I second aigomorla's assessment of fan controllers. The one purpose that a decent electronics circuit can serve here is to drop 12 volts down to a lower value without shedding the entire difference as heat. That takes a well-designed transistor circuit that can handle the amps in question. A rheostat, or diodes, or linear regulators, just dump the difference as heat.
This can nevertheless be a small number of watts. For example, if one has four fans totaling 1 amp at 12 volts, they're doing less work at lower voltages, and they'll roughly draw 0.75 amps at 9 volts (75%

. A basic circuit that dumps the other 3 volts as heat is producing 3 volts * 0.75 amps = 2.25 watts of heat. This isn't much, and a better circuit can only save part of this. This calculation is back-of-the-envelope, using first-order rules of thumb; one can measure exactly using an inexpensive multimeter and a custom cable to insert the multimeter in the current path.
Saving this nightlight worth of heat inside the case doesn't seem worth putting up with the crap that passes for fan controllers these days. The added complexity is just something else that can break, damaging more expensive system components. I just lost an SSD to a cheap drive bay device, so this issue is real to me.
I'm a big fan of the
Lamptron Fan-Atic: 5-port bay device; I have them in two builds now. They're just passive switches, and they're built like brick Pentiums.
As designed, this provides five 3-way toggle switches with red/blue indicator LEDs, powering five fan headers at 5 volts, OFF, or 12 volts.

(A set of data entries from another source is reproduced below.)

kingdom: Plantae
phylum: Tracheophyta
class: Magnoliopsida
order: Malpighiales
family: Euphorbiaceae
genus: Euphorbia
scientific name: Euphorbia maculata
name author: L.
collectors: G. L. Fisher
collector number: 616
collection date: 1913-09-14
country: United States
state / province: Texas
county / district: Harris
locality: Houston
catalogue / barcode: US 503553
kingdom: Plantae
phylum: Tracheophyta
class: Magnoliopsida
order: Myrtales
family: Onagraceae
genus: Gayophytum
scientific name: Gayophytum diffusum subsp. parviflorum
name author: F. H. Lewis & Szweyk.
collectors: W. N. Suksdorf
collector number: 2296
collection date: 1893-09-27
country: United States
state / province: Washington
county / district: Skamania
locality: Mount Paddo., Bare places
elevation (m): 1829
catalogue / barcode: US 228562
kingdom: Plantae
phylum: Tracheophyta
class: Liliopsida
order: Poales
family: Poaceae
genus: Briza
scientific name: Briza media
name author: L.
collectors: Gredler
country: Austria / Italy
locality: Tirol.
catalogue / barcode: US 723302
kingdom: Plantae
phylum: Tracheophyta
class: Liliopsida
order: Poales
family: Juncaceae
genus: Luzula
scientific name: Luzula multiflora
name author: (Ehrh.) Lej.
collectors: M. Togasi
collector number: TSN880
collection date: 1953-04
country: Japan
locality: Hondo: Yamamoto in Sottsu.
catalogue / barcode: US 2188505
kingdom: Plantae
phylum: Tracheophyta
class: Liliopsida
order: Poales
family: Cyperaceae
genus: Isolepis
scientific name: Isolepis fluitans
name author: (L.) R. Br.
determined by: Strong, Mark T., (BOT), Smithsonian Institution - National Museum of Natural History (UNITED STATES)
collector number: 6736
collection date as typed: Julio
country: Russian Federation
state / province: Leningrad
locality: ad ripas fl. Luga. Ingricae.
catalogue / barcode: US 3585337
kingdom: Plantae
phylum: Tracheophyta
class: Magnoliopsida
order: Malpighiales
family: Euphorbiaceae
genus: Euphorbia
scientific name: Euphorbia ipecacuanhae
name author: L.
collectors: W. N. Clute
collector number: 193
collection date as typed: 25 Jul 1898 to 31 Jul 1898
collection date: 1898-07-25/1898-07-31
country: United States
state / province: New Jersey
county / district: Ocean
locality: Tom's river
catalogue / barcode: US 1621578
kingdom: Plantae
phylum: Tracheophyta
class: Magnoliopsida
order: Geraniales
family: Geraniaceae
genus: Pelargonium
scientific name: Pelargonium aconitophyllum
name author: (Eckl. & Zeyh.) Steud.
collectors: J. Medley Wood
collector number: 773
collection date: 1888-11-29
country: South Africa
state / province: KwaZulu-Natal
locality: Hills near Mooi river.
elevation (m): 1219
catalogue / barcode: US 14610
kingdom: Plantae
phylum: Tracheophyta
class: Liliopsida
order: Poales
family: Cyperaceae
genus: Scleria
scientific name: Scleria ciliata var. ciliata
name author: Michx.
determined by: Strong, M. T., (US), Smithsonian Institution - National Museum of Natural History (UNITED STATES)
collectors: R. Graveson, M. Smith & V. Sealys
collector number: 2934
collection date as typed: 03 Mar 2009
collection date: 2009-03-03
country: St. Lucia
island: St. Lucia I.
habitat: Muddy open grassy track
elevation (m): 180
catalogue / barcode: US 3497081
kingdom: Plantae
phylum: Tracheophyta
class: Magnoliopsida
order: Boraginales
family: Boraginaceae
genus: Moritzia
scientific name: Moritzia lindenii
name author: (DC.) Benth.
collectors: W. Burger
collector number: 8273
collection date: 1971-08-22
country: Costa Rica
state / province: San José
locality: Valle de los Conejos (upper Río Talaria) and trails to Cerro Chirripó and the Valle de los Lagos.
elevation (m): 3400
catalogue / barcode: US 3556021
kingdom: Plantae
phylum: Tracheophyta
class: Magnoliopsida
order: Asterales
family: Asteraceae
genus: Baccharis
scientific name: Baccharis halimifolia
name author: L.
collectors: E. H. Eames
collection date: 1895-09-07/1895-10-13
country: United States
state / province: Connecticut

The 5 volts is drawn from the power supply's 5 volt source, so there is no heat shedding. In practice, if one has enough case ventilation, one leaves all switches at 5 volts.
For example, I swapped in two Cooler Master Blade Master PWM fans, controlled by the motherboard CPU fan header (*), for my Noctua NH-D14 cooler, scaled in my ASUS P8P67 Pro BIOS to 10% at 57 C, 100% at 75 C. My case is a Mountain Mods Plateau, and I leave my nine Scythe Scythe S-Flex SFF21E case fans at 5 volts. At a modest Core-i7 2600K overclock of 4.4 GHz, my core temps are 61 C to 63 C at full load, driving the PWM fans at 30% to 40%. My system is close to silent at 4.4 GHz full load, a great compromise over the louder 4.8 GHz overclock (par for this cpu).
So with Sandy Bridge,
any fan controller is like renting a storeroom rather than throwing out junk. With PWM cooler fans and 5 volt case fans, fan controllers aren't really needed, except for extreme overclocks. Even then, with ample case ventilation the case fan voltage makes a scant difference in core temps, not worth the added noise. And knobs can be rotated down to the point where fans stall; my fans don't stall at 5 volts. Nevertheless, the toggles and LEDs are nice case bling, allowing me to confirm my cooling assertions when desired. Fan cables can't handle the current of many fans, so the Fan-Atic serves as a convenient power splitter while looking decorative, avoiding a jungle of Y-splitters inside the case.
As an abstract DIY component, the Lamptron Fan-Atic comes into its own. It inputs
whatever power sources one puts on the "5 V" and "12 V" pairs of lines coming into the 4-pin power header. The toggles then select, fan by fan, which source to use. For example, one could wire a string of diodes or a beefy rheostat into the 12 volt source, leaving the 5 volt source alone. I have a string of 3 amp diodes feeding a Q6600 build Fan-Atic, allowing me to choose between 5 volts and 8 volts. If one is comfortable with the risk to one's power supply, one could also rewire the 12 volt source using the infamous "7 volt trick".
Lamptron Fan-Atic: 5-port
(Sidewinder) (Silicon Valley Compucycle) (Xoxide) (Amazon) (Performance PC's)
Sidewinder 50 Watt Rheostat
(*) To state the obvious, a PWM Y-splitter cable should only return one RPM signal. Various sources sell splitters wired in the "obvious way", hooking up all wires where they look like they should go. This is stupid, but easily fixed by playing "Mission Impossible" background music and deciding which wire to snip. The unused pin then pulls out easily.